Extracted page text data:
● ● ● ●
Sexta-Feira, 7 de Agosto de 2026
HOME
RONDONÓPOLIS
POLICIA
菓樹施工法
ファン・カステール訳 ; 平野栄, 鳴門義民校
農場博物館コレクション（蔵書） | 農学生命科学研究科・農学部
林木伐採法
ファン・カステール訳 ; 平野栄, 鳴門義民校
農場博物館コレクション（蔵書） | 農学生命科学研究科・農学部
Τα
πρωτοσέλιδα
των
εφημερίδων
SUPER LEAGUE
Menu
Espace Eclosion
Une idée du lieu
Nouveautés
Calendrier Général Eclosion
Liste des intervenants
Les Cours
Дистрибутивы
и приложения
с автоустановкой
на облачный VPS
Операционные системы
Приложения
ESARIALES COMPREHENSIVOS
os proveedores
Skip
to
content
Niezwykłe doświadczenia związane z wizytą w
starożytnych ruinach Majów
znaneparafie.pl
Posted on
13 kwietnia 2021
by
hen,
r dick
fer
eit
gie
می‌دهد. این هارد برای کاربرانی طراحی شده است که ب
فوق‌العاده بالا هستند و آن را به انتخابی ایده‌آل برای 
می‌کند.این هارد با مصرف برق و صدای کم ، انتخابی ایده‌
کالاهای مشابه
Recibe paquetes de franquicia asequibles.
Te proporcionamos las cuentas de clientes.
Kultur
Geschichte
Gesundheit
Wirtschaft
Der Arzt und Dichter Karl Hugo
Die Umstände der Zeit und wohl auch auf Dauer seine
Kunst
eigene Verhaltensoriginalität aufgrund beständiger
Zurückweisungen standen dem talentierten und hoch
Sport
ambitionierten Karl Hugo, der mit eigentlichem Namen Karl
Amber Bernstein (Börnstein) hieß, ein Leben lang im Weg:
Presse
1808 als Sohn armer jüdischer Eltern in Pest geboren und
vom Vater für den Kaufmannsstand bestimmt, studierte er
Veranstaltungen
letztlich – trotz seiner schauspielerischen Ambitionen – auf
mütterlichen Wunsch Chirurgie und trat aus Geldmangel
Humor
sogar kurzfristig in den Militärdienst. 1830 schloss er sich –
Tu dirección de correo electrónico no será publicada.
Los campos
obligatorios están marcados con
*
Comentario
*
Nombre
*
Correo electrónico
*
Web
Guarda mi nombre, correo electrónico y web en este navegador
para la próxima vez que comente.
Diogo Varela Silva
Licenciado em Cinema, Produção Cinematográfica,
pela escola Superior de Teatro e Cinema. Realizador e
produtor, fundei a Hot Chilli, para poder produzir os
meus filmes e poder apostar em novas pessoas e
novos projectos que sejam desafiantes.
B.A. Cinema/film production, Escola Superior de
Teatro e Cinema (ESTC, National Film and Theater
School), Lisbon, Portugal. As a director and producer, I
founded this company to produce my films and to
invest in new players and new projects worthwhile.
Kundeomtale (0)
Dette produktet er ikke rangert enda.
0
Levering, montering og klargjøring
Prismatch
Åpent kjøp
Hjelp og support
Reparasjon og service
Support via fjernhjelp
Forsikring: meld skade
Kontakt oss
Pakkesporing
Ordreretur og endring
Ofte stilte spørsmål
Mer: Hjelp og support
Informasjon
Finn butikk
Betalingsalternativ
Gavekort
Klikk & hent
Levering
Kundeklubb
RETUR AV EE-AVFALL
● ● ● ●
What the task requires: Every entry should be printed again exactly as it stands.

Solution:
Sexta-Feira, 7 de Agosto de 2026
HOME
RONDONÓPOLIS
POLICIA
菓樹施工法
ファン・カステール訳 ; 平野栄, 鳴門義民校
農場博物館コレクション（蔵書） | 農学生命科学研究科・農学部
林木伐採法
ファン・カステール訳 ; 平野栄, 鳴門義民校
農場博物館コレクション（蔵書） | 農学生命科学研究科・農学部
Τα
πρωτοσέλιδα
των
εφημερίδων
SUPER LEAGUE
Menu
Espace Eclosion
Une idée du lieu
Nouveautés
Calendrier Général Eclosion
Liste des intervenants
Les Cours
Дистрибутивы
и приложения
с автоустановкой
на облачный VPS
Операционные системы
Приложения
ESARIALES COMPREHENSIVOS
os proveedores
Skip
to
content
Niezwykłe doświadczenia związane z wizytą w
starożytnych ruinach Majów
znaneparafie.pl
Posted on
13 kwietnia 2021
by
hen,
r dick
fer
eit
gie
می‌دهد. این هارد برای کاربرانی طراحی شده است که ب
فوق‌العاده بالا هستند و آن را به انتخابی ایده‌آل برای 
می‌کند.این هارد با مصرف برق و صدای کم ، انتخابی ایده‌
کالاهای مشابه
Recibe paquetes de franquicia asequibles.
Te proporcionamos las cuentas de clientes.
Kultur
Geschichte
Gesundheit
Wirtschaft
Der Arzt und Dichter Karl Hugo
Die Umstände der Zeit und wohl auch auf Dauer seine
Kunst
eigene Verhaltensoriginalität aufgrund beständiger
Zurückweisungen standen dem talentierten und hoch
Sport
ambitionierten Karl Hugo, der mit eigentlichem Namen Karl
Amber Bernstein (Börnstein) hieß, ein Leben lang im Weg:
Presse
1808 als Sohn armer jüdischer Eltern in Pest geboren und
vom Vater für den Kaufmannsstand bestimmt, studierte er
Veranstaltungen
letztlich – trotz seiner schauspielerischen Ambitionen – auf
mütterlichen Wunsch Chirurgie und trat aus Geldmangel
Humor
sogar kurzfristig in den Militärdienst. 1830 schloss er sich –
Tu dirección de correo electrónico no será publicada.
Los campos
obligatorios están marcados con
*
Comentario
*
Nombre
*
Correo electrónico
*
Web
Guarda mi nombre, correo electrónico y web en este navegador
para la próxima vez que comente.
Diogo Varela Silva
Licenciado em Cinema, Produção Cinematográfica,
pela escola Superior de Teatro e Cinema. Realizador e
produtor, fundei a Hot Chilli, para poder produzir os
meus filmes e poder apostar em novas pessoas e
novos projectos que sejam desafiantes.
B.A. Cinema/film production, Escola Superior de
Teatro e Cinema (ESTC, National Film and Theater
School), Lisbon, Portugal. As a director and producer, I
founded this company to produce my films and to
invest in new players and new projects worthwhile.
Kundeomtale (0)
Dette produktet er ikke rangert enda.
0
Levering, montering og klargjøring
Prismatch
Åpent kjøp
Hjelp og support
Reparasjon og service
Support via fjernhjelp
Forsikring: meld skade
Kontakt oss
Pakkesporing
Ordreretur og endring
Ofte stilte spørsmål
Mer: Hjelp og support
Informasjon
Finn butikk
Betalingsalternativ
Gavekort
Klikk & hent
Levering
Kundeklubb
RETUR AV EE-AVFALL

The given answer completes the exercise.